If I have a point B tangent to a circle with known radius r, and a point D outside the circle, how do I find the intersection of tangent lines through B and D?

If the only known values are the blue ones as shown in the sketch, how do I find point E? I guess I'm missing the math background to combine similar examples with other known values to come to a solution.

Answer 1

By running some more synthetic geometry first, you can apply the law of cosines on triangle BCD to express CD, then use in Pythagoras' theorem for triangle CDF to find the length d of of DF. Then, apply the law of cosines to the triangle BDE to find the length e of EF, where e = DE - d. Since EB = EF = e you just have to make the vector AB unit first and then multiply by e to find vector BE. After that just add the coordinates of B to BE.

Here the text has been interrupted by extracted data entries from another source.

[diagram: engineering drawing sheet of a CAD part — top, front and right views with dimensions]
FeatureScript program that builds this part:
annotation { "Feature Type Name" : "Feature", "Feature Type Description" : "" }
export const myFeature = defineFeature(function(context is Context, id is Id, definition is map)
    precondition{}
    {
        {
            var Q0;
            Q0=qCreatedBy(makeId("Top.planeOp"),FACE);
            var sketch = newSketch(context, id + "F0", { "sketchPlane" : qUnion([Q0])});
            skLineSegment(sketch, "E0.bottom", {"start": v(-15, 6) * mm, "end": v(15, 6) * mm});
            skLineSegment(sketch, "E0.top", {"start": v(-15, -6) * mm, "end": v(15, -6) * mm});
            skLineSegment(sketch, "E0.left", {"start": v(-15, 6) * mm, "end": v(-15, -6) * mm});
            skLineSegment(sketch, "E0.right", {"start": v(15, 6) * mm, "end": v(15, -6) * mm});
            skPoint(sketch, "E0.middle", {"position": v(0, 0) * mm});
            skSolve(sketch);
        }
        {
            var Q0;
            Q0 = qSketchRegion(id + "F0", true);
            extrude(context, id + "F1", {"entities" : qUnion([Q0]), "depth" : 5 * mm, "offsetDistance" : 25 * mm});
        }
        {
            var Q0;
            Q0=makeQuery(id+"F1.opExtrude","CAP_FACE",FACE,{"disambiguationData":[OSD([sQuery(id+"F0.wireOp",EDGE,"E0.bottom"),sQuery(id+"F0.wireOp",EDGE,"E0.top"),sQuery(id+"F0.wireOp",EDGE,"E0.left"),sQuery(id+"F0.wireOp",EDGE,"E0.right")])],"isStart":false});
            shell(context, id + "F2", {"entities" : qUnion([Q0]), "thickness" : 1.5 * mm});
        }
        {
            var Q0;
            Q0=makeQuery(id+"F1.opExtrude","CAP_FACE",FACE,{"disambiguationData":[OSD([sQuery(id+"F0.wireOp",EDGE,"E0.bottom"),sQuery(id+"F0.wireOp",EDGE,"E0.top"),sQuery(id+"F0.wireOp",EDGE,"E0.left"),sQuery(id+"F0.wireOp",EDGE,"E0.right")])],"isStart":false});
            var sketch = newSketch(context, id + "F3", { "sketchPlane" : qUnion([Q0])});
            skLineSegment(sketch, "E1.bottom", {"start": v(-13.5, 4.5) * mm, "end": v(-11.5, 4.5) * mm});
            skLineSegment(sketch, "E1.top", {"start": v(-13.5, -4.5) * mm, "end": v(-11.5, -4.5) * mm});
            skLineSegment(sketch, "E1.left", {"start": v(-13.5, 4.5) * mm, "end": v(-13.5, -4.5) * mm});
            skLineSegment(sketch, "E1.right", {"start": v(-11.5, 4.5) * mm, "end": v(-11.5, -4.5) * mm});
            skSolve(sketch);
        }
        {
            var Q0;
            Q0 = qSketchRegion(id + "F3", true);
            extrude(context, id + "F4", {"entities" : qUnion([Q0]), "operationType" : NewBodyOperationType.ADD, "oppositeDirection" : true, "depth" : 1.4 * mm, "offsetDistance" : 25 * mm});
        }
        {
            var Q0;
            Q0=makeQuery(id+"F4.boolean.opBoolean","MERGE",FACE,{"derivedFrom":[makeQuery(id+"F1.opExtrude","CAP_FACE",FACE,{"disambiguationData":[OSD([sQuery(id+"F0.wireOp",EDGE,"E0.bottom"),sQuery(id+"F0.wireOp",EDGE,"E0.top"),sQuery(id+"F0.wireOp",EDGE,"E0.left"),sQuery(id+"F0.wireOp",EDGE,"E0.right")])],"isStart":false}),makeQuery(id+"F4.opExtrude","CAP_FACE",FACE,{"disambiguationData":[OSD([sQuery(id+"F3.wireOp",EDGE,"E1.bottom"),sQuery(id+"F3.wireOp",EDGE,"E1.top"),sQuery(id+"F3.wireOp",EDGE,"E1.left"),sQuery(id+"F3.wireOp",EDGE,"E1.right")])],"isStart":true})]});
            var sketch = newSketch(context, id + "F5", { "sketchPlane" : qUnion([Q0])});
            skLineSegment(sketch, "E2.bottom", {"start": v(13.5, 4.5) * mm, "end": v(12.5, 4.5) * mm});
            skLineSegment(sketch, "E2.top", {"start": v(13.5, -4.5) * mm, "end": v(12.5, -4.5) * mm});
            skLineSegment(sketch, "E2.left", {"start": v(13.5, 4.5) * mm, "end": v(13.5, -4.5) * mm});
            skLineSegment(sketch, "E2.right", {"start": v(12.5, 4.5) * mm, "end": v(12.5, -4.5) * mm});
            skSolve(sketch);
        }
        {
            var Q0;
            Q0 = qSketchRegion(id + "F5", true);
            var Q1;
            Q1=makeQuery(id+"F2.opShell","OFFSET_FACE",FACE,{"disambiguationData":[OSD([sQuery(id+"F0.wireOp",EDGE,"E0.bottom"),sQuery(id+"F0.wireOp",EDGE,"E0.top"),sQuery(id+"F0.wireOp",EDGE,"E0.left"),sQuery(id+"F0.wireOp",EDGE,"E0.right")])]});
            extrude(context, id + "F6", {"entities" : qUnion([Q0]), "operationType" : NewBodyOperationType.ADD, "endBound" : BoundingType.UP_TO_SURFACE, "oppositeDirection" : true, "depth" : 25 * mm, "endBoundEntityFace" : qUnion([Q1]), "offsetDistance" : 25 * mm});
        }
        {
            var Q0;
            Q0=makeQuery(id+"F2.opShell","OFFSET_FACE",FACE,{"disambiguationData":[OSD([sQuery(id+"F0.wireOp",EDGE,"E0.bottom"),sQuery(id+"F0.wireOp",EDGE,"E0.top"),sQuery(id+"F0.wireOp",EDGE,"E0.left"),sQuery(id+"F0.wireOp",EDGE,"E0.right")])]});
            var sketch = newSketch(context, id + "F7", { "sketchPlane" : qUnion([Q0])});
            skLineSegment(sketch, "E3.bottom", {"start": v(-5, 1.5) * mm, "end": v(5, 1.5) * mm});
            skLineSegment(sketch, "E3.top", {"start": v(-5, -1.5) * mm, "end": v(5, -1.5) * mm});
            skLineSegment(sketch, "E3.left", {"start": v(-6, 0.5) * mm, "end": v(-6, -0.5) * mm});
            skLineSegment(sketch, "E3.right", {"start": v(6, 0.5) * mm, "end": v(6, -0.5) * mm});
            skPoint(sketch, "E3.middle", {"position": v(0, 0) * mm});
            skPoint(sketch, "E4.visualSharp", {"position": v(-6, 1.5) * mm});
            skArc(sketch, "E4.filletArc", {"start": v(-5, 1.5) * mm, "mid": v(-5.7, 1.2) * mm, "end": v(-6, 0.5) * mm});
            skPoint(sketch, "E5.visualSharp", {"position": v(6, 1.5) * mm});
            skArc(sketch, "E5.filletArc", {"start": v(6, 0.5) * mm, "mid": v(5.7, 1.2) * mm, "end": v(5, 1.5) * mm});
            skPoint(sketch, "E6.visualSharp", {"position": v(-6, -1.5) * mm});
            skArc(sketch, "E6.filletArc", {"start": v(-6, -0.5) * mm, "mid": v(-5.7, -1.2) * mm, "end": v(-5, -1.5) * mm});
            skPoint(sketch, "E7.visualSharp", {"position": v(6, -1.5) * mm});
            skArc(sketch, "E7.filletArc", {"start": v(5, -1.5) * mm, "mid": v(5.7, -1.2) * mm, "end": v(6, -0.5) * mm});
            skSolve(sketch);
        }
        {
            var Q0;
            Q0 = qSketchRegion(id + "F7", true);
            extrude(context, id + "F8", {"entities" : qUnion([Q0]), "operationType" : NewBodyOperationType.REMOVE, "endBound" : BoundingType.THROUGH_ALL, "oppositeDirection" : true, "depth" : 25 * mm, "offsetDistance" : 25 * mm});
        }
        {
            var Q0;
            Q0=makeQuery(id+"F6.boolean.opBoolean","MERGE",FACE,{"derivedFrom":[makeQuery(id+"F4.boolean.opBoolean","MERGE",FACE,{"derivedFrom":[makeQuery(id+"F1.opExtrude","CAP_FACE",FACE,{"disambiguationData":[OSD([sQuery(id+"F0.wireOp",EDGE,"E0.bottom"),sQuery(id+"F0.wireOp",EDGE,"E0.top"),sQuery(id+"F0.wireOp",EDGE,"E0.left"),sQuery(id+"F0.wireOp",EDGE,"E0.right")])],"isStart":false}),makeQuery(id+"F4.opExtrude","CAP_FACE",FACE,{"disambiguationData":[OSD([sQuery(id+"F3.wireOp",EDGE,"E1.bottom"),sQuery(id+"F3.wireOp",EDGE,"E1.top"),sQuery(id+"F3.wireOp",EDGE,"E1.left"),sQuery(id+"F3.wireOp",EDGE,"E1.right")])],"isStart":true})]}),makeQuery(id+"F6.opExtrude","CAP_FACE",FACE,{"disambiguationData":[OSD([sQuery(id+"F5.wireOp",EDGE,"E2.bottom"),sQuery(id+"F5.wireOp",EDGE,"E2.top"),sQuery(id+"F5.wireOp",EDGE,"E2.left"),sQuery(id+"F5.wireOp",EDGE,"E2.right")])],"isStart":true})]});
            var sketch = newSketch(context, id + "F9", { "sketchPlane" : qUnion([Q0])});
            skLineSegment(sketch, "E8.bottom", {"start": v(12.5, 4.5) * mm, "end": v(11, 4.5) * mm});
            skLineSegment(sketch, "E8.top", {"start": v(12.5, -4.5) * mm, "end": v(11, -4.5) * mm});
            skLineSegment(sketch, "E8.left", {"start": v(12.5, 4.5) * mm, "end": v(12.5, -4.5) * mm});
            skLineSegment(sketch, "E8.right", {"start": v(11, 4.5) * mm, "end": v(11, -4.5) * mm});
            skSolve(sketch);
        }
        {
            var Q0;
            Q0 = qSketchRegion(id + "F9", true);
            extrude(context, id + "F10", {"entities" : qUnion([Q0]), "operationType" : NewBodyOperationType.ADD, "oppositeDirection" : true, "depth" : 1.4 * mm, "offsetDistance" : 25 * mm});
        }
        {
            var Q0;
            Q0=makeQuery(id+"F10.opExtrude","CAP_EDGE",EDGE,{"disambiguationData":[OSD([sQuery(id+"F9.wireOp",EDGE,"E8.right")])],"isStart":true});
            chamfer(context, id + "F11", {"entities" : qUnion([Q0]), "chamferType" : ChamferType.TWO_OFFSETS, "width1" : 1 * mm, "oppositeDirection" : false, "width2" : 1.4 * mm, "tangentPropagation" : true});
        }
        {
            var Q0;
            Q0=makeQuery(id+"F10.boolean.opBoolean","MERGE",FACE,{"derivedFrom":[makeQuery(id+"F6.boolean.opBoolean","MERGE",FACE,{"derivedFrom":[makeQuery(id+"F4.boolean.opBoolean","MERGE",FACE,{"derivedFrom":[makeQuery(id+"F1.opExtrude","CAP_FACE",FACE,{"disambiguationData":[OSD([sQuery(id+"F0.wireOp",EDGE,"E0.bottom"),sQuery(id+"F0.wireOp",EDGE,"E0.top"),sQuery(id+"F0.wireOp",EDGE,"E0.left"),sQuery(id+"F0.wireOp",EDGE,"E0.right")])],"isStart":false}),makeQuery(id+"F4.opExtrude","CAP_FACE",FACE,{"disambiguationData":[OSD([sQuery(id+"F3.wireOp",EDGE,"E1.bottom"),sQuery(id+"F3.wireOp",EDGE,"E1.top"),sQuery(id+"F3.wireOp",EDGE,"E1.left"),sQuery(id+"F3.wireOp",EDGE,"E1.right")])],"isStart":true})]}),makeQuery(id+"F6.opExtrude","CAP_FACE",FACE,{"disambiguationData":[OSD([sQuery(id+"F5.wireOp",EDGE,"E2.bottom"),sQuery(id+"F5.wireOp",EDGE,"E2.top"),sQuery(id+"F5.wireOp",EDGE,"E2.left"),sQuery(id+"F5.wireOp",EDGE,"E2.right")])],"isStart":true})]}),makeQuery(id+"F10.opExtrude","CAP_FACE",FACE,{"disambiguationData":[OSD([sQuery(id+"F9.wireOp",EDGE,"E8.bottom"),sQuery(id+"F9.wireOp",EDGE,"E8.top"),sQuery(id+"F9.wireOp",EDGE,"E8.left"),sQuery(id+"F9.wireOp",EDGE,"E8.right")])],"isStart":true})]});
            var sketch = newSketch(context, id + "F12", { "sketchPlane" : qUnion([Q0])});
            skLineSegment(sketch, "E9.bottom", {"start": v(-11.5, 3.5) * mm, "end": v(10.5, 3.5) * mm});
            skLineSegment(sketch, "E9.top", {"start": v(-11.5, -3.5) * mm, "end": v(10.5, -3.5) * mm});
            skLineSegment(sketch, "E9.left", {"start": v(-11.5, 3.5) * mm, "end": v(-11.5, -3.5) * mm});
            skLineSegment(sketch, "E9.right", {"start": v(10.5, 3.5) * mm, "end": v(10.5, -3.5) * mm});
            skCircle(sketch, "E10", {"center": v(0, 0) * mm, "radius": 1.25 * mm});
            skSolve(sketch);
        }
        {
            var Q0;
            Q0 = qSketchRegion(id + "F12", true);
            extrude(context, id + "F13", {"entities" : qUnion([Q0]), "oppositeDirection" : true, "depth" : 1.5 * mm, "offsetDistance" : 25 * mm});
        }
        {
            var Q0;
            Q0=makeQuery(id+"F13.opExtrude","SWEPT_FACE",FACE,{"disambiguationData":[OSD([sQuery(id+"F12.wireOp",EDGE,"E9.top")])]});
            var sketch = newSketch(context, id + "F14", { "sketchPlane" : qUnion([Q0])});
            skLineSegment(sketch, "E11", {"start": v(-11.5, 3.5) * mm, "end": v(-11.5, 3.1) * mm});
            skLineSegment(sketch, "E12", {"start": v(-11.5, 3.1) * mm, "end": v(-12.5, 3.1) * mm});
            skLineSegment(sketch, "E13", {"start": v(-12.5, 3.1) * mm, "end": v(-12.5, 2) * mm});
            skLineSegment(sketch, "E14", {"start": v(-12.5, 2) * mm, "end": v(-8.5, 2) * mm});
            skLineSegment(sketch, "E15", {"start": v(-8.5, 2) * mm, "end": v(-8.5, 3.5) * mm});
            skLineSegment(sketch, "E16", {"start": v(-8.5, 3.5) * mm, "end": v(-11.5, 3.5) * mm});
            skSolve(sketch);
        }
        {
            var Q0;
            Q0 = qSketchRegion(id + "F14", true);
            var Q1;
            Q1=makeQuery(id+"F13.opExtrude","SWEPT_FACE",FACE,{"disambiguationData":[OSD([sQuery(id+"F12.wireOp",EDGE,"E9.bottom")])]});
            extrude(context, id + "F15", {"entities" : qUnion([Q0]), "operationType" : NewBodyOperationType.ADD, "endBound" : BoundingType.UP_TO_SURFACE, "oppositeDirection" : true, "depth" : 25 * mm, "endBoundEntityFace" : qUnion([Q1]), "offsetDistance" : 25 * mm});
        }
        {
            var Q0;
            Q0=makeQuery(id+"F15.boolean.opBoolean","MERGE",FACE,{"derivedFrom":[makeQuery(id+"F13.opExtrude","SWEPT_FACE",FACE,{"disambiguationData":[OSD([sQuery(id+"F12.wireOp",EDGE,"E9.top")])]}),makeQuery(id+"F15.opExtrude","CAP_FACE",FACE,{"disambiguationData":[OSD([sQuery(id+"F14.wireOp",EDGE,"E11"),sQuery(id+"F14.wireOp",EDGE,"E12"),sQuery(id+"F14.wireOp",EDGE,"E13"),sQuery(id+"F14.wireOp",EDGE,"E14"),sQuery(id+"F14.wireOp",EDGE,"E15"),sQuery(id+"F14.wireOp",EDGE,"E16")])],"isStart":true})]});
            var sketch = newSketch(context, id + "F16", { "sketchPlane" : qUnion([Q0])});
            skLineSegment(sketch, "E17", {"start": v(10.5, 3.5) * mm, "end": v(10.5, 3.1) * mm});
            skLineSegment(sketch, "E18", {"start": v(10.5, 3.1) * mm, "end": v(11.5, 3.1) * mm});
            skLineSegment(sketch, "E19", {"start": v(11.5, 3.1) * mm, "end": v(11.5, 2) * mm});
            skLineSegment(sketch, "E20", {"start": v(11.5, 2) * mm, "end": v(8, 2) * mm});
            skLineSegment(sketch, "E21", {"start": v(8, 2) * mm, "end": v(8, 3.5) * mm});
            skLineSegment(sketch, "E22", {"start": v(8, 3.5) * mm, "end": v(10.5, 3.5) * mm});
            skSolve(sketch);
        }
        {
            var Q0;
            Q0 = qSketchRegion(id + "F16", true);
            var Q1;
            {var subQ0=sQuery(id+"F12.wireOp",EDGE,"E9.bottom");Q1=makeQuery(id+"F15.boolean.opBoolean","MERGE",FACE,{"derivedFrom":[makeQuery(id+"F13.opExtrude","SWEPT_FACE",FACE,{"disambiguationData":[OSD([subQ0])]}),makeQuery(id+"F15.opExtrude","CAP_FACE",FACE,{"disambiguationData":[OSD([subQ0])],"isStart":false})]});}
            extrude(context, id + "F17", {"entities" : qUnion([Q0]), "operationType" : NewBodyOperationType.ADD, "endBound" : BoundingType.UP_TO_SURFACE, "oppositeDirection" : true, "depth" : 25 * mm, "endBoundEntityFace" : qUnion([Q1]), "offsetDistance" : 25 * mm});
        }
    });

The point H is the other point on the line AB such that the line DH is the other tangent to the circle.

import numpy as np
import math
'''
input A, B, D, r
'''
A = [ 0,-4] 
B = [-1, 1]
D = [ 5, 0]
r = 2


A = [  5.49, -8.12] 
B = [  1.24,  1.82]
D = [ 15.95, -1.12] 
r = 3

A = np.array(A)
B = np.array(B)
D = np.array(D)

AB = B - A
l_AB = math.sqrt(AB[0]**2 + AB[1]**2)
AB = AB / l_AB

BD = D - B
l_BD = math.sqrt(BD[0]**2 + BD[1]**2)

cos_alpha = (-AB[0]*BD[0] - AB[1]*BD[1]) / l_BD
sin_alpha = math.sqrt(1 - cos_alpha**2)

d = math.sqrt( l_BD**2 - 2*r*l_BD*sin_alpha )

e = (l_BD**2 - d**2) / (2*d - 2*l_BD*cos_alpha)
E = B + e*AB

h = (l_BD**2 - d**2) / (2*d + 2*l_BD*cos_alpha)
H = B - h*AB

AB_perp = [AB[1], -AB[0]]
AB_perp = np.array(AB_perp)
C = B + r*AB_perp

CE = E - C
l2_CE = CE[0]**2 + CE[1]**2
G = C + (r**2 / l2_CE)*CE

F = B + 2*(G - B)

print('E =', E)
print('H =', H)
print('C =', C)
print('G =', G)
print('F =', F)